VONORE, Tenn. — Weston Wamp doesn’t sound or look like your typical GOP primary challenger, nor is he running your typical campaign.
The 27-year-old son of the district’s former congressman is trying for a second time to unseat Rep. Chuck Fleischmann (R-Tenn.). But he’s not running to his right, as many Tea Party hopefuls have tried across the country.
Instead, Wamp is running as the centrist candidate. Most state observers still think Fleischmann has the edge, but it’s closer than many thought it would be in the deep red Volunteer State ahead of their Aug. 7 bitter primary battle.
The Son Also Rises
When he ran two years ago, Wamp, the son of former Rep. Zach Wamp (R), was derided as trying to ride his father’s coattails to Congress. He placed third in the four-way contest, behind local dairy magnate Scottie Mayfield.

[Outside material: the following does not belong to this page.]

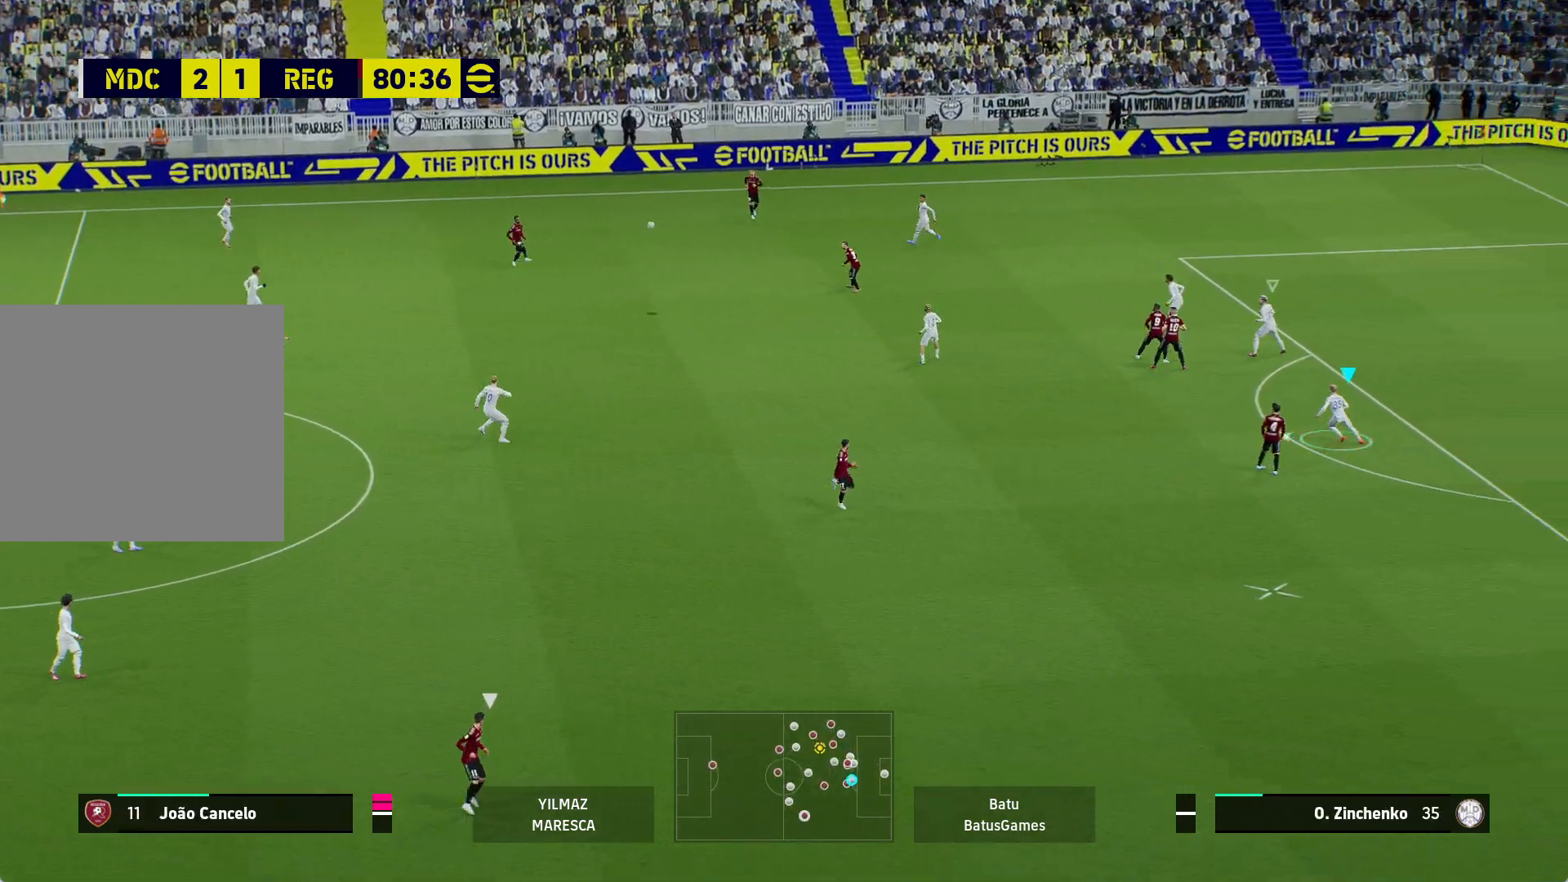
{"buttons": ["R1"], "left_stick": "down-right", "right_stick": "center", "events": [[167, "A", "down"], [333, "left_stick", "down"], [400, "A", "up"], [417, "left_stick", "down-right"], [433, "R1", "down"]]}
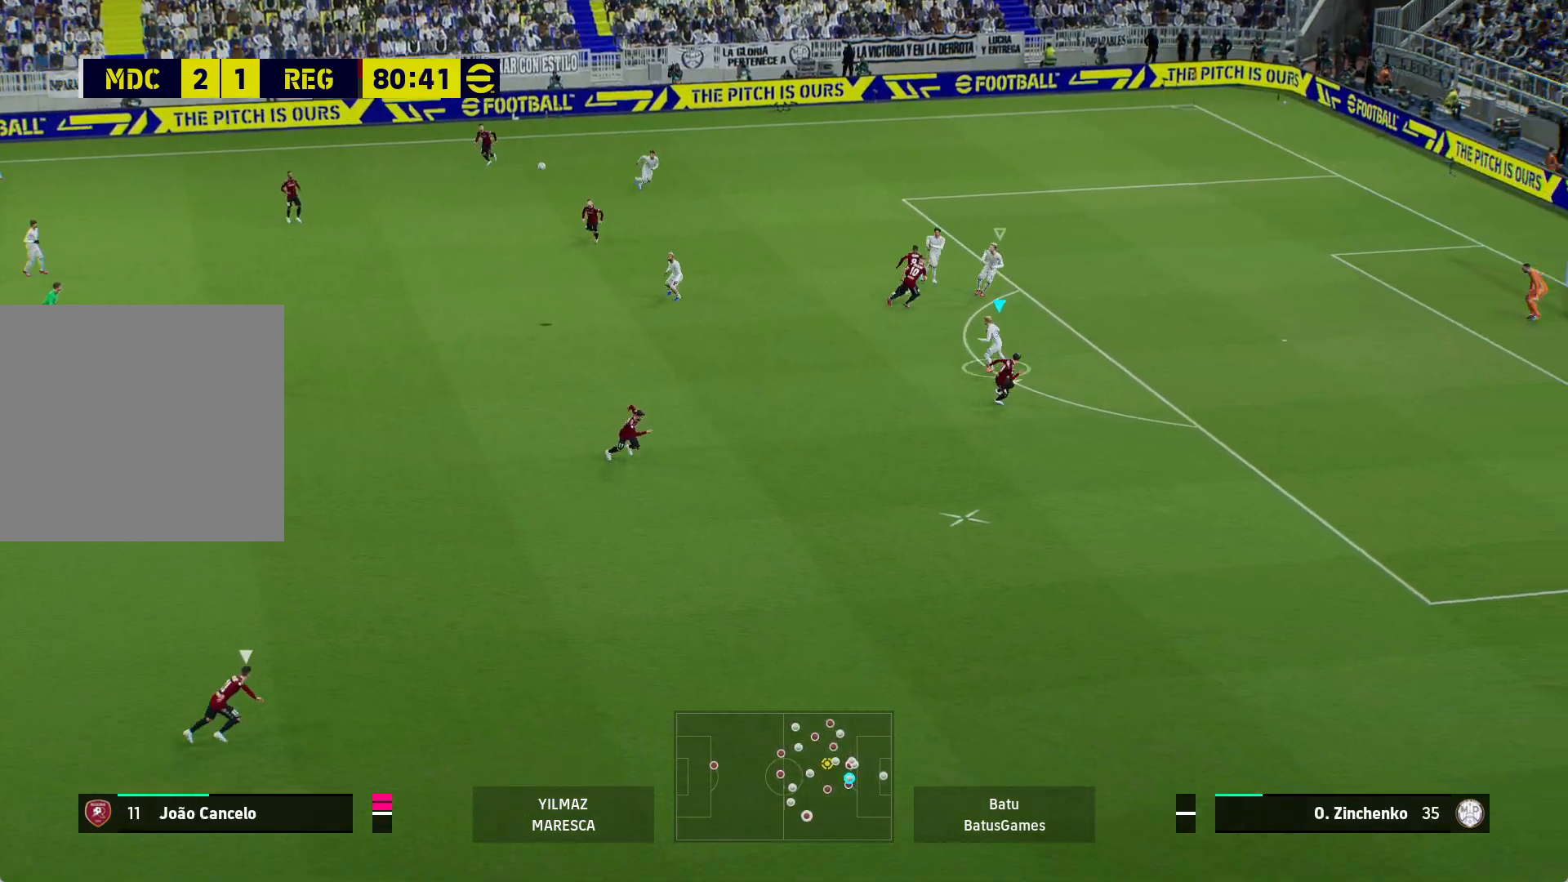
{"buttons": ["R1"], "left_stick": "down-right", "right_stick": "center", "events": []}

Wamp has matured since then. He’s married, and his first child is on the way. His wife, Shelby, is a familiar presence on the trail and in his TV ads.
They’ve been traveling the sprawling district, which reaches from the Kentucky line to the Georgia/Alabama border, in their campaign RV adorned with their picture and even embroidered campaign pillows inside, courtesy of his mother.
As Wamp waltzes out of a local political meeting in rural Vonore in jeans, cowboy boots and a crisp plaid button-up, Wamp is clutching Fleischmann’s latest mail piece slamming him. It features a manipulated picture of him holding a lighter to a U.S. passport, saying “Weston Wamp’s Amnesty is an Attack on U.S. Citizenship.”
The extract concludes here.